The contention of appellant that the jurors were not properly examined by the court as to their qualifications to serve as jurors in the defendant's case is also without merit. The bill of exceptions recites that "They were examined by the Court as to their competency as jurors to try this case and as to their general competency as jurors."
It was permissible to allow the witness, John Kirkland, though not an expert, who saw and observed the building before and after the fire, and the body of the deceased and its condition after the murder, to describe the facts according to the effect made on his mind, and state his opinion as to the condition of the deceased's head derived from his observation. Mayberry v. State, 107 Ala. 64, 18 So. 219; White v. State, 237 Ala. 610, 613, 188 So. 388; McPherson v. Martin, 234 Ala. 244, 174 So. 791.
○ ○ ○ ○ ○ ○ ○
### Tasks and exercises
a: Reproduce the court opinion excerpt word for word, between "It was permissible" and "174 So. 791.", inclusive.
b: Resume the court opinion on juror examination and witness testimony, picking up right after its final sentence.
The records are separate material, not part of the court opinion excerpt.

[Data items]
○ ○ ○ ○ ○ ○ ○
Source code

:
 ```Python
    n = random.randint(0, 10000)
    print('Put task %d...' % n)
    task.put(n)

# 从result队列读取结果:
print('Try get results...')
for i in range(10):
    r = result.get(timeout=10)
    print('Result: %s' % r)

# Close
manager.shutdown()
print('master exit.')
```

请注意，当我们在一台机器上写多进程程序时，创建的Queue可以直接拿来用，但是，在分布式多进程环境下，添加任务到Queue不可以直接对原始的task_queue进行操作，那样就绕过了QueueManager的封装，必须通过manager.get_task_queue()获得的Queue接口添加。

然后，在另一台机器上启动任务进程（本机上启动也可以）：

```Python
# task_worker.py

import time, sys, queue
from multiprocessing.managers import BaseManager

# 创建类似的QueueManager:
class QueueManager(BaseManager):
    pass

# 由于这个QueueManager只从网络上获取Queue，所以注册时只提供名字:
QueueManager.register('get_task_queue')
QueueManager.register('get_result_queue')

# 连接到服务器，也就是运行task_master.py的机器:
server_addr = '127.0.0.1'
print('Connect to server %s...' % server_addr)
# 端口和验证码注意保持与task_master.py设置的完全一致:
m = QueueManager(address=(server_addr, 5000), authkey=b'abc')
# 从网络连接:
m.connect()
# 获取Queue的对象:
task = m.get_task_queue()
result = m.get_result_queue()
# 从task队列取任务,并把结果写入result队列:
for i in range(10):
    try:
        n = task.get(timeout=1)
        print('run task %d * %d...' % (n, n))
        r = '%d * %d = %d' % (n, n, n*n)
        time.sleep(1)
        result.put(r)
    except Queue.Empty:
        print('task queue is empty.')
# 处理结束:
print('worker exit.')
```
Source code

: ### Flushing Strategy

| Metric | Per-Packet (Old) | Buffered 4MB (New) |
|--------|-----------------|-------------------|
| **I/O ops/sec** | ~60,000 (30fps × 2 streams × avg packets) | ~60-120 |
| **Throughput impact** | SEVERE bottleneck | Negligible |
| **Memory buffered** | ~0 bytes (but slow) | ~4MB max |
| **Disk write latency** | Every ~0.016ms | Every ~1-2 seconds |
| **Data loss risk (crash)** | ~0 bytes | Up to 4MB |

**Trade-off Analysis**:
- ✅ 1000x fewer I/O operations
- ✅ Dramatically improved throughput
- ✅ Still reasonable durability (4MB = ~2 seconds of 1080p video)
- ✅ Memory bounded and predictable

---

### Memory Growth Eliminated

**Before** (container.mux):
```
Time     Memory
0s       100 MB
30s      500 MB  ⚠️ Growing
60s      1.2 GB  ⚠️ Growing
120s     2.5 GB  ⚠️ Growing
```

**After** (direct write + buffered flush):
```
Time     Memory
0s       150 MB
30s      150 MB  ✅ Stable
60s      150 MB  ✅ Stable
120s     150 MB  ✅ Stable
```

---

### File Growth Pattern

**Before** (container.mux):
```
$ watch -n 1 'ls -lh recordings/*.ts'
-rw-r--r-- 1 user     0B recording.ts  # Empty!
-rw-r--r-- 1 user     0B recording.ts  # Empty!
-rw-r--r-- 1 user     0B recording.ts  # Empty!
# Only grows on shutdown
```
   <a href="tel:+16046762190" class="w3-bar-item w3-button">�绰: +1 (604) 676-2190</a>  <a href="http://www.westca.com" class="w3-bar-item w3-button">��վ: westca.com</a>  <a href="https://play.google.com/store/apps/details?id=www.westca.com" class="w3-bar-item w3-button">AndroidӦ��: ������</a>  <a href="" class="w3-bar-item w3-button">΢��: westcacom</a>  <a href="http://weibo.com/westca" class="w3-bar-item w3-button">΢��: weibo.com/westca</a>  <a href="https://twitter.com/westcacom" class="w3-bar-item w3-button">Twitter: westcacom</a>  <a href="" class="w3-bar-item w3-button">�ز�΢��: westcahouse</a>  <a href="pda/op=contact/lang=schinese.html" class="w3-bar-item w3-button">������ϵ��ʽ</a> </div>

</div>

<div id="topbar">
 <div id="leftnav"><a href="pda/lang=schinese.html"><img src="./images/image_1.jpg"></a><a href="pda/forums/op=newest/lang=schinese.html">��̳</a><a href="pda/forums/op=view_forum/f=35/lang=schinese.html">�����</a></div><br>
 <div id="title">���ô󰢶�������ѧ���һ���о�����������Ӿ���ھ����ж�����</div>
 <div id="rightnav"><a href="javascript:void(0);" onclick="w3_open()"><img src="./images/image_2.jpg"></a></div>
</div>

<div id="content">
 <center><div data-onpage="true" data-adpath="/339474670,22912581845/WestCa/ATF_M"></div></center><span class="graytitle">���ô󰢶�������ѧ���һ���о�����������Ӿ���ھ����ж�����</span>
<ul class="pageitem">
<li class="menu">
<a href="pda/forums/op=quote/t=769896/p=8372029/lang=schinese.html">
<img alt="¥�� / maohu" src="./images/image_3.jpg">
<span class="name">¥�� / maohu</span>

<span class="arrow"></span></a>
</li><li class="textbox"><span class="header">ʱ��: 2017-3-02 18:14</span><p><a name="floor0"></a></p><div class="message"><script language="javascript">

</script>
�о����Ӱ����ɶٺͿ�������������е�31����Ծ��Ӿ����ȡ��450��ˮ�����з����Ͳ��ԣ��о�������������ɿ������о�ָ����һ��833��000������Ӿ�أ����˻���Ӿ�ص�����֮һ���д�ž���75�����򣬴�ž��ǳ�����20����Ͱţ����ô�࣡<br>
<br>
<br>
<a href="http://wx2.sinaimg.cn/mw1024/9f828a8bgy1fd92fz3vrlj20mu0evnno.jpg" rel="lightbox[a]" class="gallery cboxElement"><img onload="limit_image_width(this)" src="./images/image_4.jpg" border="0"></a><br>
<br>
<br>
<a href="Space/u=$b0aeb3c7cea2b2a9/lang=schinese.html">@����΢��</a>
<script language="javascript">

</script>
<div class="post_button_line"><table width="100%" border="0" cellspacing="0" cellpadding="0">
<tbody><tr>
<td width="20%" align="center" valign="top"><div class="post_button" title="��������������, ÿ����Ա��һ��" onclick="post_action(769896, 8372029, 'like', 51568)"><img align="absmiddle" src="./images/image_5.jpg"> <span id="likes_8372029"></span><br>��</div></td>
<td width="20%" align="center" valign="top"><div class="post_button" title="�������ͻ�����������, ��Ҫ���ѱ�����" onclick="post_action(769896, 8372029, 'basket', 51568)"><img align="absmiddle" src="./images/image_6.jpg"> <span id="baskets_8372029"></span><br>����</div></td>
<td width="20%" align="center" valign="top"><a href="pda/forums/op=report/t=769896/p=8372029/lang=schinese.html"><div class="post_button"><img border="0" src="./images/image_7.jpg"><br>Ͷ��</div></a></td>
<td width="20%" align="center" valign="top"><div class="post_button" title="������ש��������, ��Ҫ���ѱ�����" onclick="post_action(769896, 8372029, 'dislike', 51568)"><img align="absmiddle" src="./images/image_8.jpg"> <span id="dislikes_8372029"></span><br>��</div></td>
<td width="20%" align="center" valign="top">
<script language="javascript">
○ ○ ○ ○ ○ ○ ○
### Responses for each task
a:
It was permissible to allow the witness, John Kirkland, though not an expert, who saw and observed the building before and after the fire, and the body of the deceased and its condition after the murder, to describe the facts according to the effect made on his mind, and state his opinion as to the condition of the deceased's head derived from his observation. Mayberry v. State, 107 Ala. 64, 18 So. 219; White v. State, 237 Ala. 610, 613, 188 So. 388; McPherson v. Martin, 234 Ala. 244, 174 So. 791.

b:
The court did not err to reverse in allowing the witness to testify that he found a cap near the scene of the murder, and that he had seen Hubert Chandler wearing a cap of the same appearance. This testimony was connected up and made pertinent by the subsequent testimony going to show that said Chandler was an accomplice of the defendant in the murder.
The court did not err in allowing the witness to describe the human tracks leading across the field away from the scene of the murder and toward the parked truck that defendant and Chandler were using before the murder, and which they subsequently used in leaving the scene of the murder; that matches and cigarettes were found strewn between the house where the murder was committed and where the tracks were found leading through the field.
The court did not err in sustaining the solicitor's objection to the questions asked the witness Bennett by defendant's counsel: "He never had admitted in any kind or character he had anything to do with the killing has he?" "He never told you anything like that has he?"
What the defendant did not do or did not say could not be a part of a conversation.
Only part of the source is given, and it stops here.